Output of this stat augmented version:

Statistics:
Elements added: 1000
Theoretical false positive rate: 0.6184%
Actual false positive rate: 0.6000%

This shows how close the actual false positive rate is to the theoretical prediction, demonstrating the reliability of the mathematical model we discussed earlier.

Understanding False Positivity Rate

The false positive rate is like the “mistake rate” of a Bloom filter. It tells us how often the filter might say “Yes, I’ve seen this” when it actually hasn’t.

Calculating False Positivity Rate

The chance of a false positive depends on three things:

  1. How big is your filter? (bit array size)
  2. How many items have you added? (number of elements)
  3. How many hash functions are you using? (number of checks)

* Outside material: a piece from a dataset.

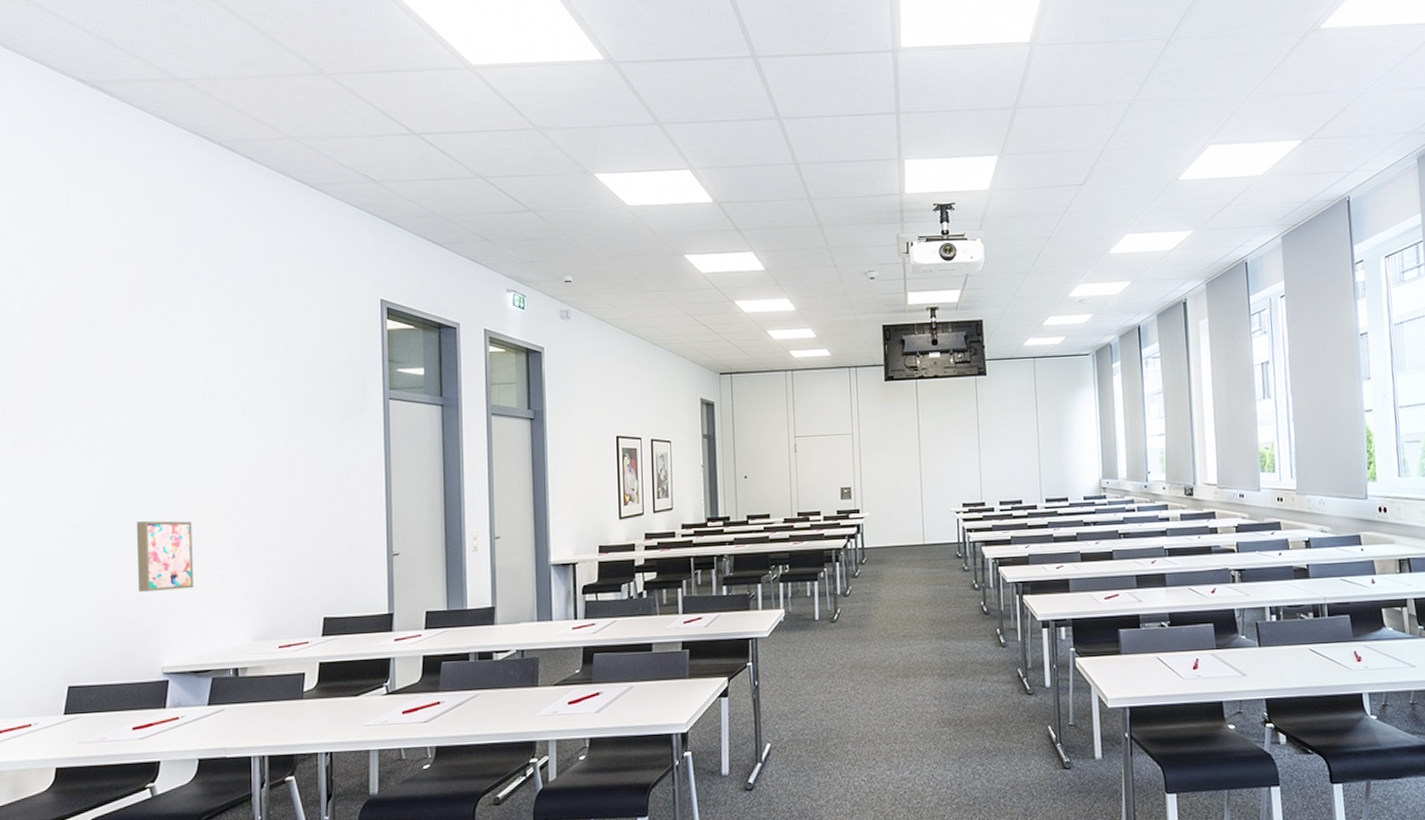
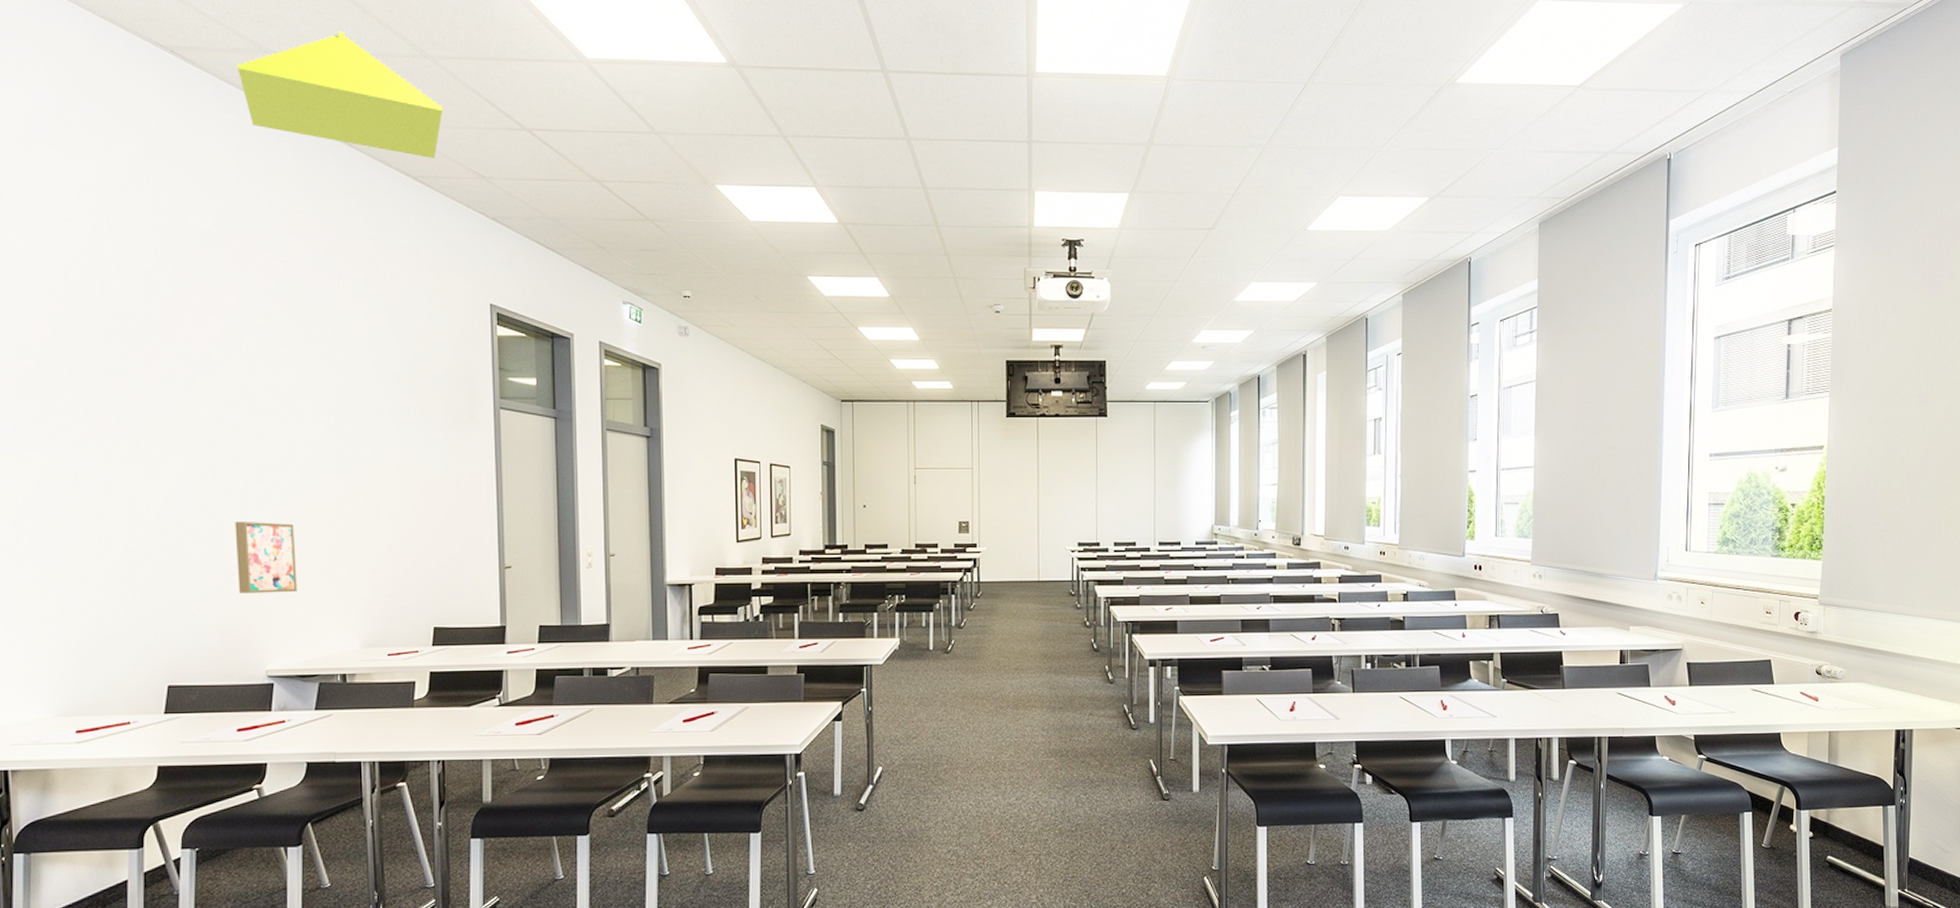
ceiling vent: none [151,56,339,167] -> present [236,31,443,159]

The formula looks complicated, but here’s what it means:

P(false positive) = (1 - e^(-k * n / m))^k

Where:

  • k = number of hash functions (like how many times we check)
  • n = number of items we’ve added
  • m = size of our filter (in bits)

Making the Filter Work Better

You can tune your Bloom filter like adjusting a radio:

  1. More hash functions = Better accuracy but slower
  2. Bigger filter = Better accuracy but uses more memory
  3. Fewer elements = Better accuracy

Here’s a simple rule of thumb:

  • For 1% false positive rate: Use about 10 bits per element
  • For 0.1% false positive rate: Use about 15 bits per element

For example, if you want to store 1 million items with 1% false positives:

  • You’ll need about 10 million bits (1.25 MB)
  • Use about 7 hash functions

Real-World Applications of Bloom Filters

1. Google Chrome’s Safe Browsing

Think of Chrome’s safe browsing like a bouncer for websites:

  • Instead of checking every website against a huge list of bad sites
  • It uses a Bloom filter to quickly check if a site might be dangerous
  • If the filter says “might be dangerous”, Chrome double-checks
  • This makes browsing faster and safer

2. Apache Cassandra

Cassandra uses Bloom filters like a smart librarian:

  • Instead of searching every bookshelf for a book
  • It quickly checks which shelves might have the book
  • Only searches those shelves
  • Makes finding data much faster

3. Medium’s Article Recommendation System

Medium uses Bloom filters like a personal reading assistant:

  • Keeps track of what you’ve read without storing every article
  • Uses very little memory
  • Helps avoid showing you the same article twice
  • Makes recommendations faster and more personal

4. Bitcoin and Ethereum

Cryptocurrencies use Bloom filters like a privacy guard:

  • Helps verify transactions without downloading everything
  • Keeps your transactions private
  • Makes the network more efficient
  • Reduces the amount of data you need to download

Conclusion

Bloom filters are powerful data structures that provide an excellent trade-off between space efficiency and probabilistic accuracy. They’re particularly useful in scenarios where:

  • Space is a constraint
  • False positives are acceptable
  • Fast lookups are required
  • The dataset is large

While they have their limitations (false positives), their benefits in terms of space efficiency and speed make them an invaluable tool in many mid to large scale systems.